Melakhim Bet Chapter 16
Ahaz rules the Kingdom of Yehuda and initiates a radical departure from the religious path of his righteous father. Ahaz engages in occult practices, such as passing his children through the fire, a pagan ritual. Not only does he fail to remove the private altars and sanctuaries, he actively supports them, sacrificing and worshiping at them.
During this period, the Kingdom of Yehuda finds itself under siege from both the Kingdom of Israel and Aram, and suffers territorial losses that reversed the gains made a couple of generations previously. Ahaz reaches out to Tiglat-Pilesser, the King of Assyria, with a large bribe, taken from his own treasuries as well as that of the Temple, and requests that he intervene in the ongoing conflict on behalf of the Kingdom of Yehuda. The Assyrian king complies and attacks Aram, defeating them soundly.
Ahaz travels to visit and express his gratitude to Tiglat-Pilesser, to whom he basically pledges to become a vassal. He takes note of the design of the sacrificial altar used in Damascus and sends a sketch of the layout to Uriah the Kohen, instructing him to build a facsimile of the Assyrian altar in Jerusalem.
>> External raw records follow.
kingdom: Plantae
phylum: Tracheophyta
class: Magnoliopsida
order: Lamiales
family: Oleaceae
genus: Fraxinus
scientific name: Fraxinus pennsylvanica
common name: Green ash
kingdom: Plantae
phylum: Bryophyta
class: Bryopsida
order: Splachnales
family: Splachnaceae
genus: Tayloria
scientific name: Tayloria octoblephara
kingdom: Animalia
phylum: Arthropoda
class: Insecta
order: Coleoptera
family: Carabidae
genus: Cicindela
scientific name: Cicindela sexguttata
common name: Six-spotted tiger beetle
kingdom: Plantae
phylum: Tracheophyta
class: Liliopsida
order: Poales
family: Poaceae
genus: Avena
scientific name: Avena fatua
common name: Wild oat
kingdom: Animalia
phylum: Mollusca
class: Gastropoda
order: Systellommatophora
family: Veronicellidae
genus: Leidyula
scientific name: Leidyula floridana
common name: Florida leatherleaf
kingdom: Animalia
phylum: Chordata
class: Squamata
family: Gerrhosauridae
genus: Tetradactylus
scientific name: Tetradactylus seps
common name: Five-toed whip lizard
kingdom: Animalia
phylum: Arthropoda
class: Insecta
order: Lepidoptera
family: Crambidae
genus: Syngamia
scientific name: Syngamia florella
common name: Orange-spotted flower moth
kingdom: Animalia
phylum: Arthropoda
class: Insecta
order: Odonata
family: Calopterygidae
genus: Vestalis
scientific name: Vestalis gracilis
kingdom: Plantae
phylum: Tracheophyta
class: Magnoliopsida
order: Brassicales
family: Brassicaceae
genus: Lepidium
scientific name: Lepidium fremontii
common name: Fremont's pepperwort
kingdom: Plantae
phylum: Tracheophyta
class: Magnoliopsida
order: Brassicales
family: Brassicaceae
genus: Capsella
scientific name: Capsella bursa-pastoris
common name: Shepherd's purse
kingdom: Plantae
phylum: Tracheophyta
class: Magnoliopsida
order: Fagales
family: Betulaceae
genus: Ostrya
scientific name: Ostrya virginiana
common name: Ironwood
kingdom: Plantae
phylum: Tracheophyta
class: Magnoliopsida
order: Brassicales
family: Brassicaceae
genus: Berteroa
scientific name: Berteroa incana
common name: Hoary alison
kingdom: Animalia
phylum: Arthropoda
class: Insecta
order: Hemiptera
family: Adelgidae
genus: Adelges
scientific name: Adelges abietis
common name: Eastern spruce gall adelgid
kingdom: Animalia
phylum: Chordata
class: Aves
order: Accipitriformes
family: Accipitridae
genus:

When Ahaz returns, he sacrifices and offers libations on the new, Assyrian-style altar, and commands the Kohen to move the original altar of King Solomon to the side where it will be reserved for temporary use; from now on, the altar commissioned by Ahaz will be the primary site for daily, communal and individual offerings.
Ahaz dismantles several other components of the Bet Hamiqdash, removing the “Sea of Shelomo” from its base of oxen and cutting the washing stations off of their stands, and makes some architectural changes to the building itself. Apparently, the objective of all of these innovations was to make the Bet Hamiqdash less “Jewish”, more cosmopolitan and consistent with the fashions and expectations of the dominant local cultures. Ahaz dies and is succeeded by his son, Hizqiyahu.
At first, the contrast between the devoutly religious father and grandfather, Uzziya and Yotam, and their wayward descendant Ahaz is shocking. However, when we consider the errors that led Uzziya astray at the end of his life, we observe a certain continuity between the behavior of the two kings, and we may surmise that the grandfather exerted some influence upon his progeny.
Uzziya wished to break down the barriers that separated politics and religion, to arrogate to himself the privilege of serving in the Temple as a Kohen. Although he was committed to Hashem and genuinely close to the Almighty, he came to believe that his righteousness entitled him to conquer and direct even the Bet Hamiqdash. In a sense, Ahaz simply follows his grandfather’s minor mistake to its logical conclusion. He agrees that the Temple, like any other national institution, comes under the jurisdiction of the monarch; therefore, he feels justified in completely hijacking its operation and its resources for what he considered legitimate political advantage.
Ahaz pursues what he perceives as most strategically beneficial to his agenda; for example, rather than oppose or ignore the private altars, he worships at them, establishing himself as a “man of the people” who endorses and validates the practices of his citizens. Surely this openness won him much support from those who were attached to the individual sanctuaries and may have felt alienated by the kings of Yehuda who officially disapproved of them (although, in practice, they tolerated them).
We can compare Ahaz to a modern day politician who panders to his constituents by cheerfully embracing “progressive” social innovations and legislation (we need not go into detail, I’ll leave it to your imagination) that were once frowned upon and tolerated by the leadership but were never openly endorsed. Alternatively, consider the common practice of politicians frequenting talk shows like Saturday Night Live; at one time, this would have seemed undignified, but today, failure to visit these “individual altars” would be seen as a reflection of elitism and a refusal to engage the common citizen.
Although there is no indication in our text that Ahaz worshiped other deities, he attempted to refashion the Temple, the altar and the practices of Judaism in a way that made them more compatible with “mainstream” religion and therefore more acceptable to the power brokers in the region. Ahaz promotes a kind of “Reform Judaism” or “Jewish Renewal Movement”, in which Jewish observances and institutions are adapted to include popular and attractive elements of the surrounding culture.
Ahaz’s craving for recognition and assistance from the King of Assyria may seem like pathetic weakness in our eyes, but his ultimate goal was to advance the interests of his kingdom by winning the favor, protection and support of the “global superpower” of his era and by “fitting in” with what was then perceived as cutting edge, progressive and worldly. We can hardly claim that today’s Jewish establishment is much different from Ahaz’s administration in this respect!
To Ahaz, who felt that the King of Yehuda had the authority to command the Kohen and was master even of the Miqdash, “modernizing” and “updating” the Temple of King Solomon in the mold of an Assyrian sanctuary was a great achievement, not a failure or an act of surrender. He saw his activities the same way that countries today consider “Westernization” or “Americanization” an ideal toward which to strive, a gateway to becoming a recognized member of the “international community”.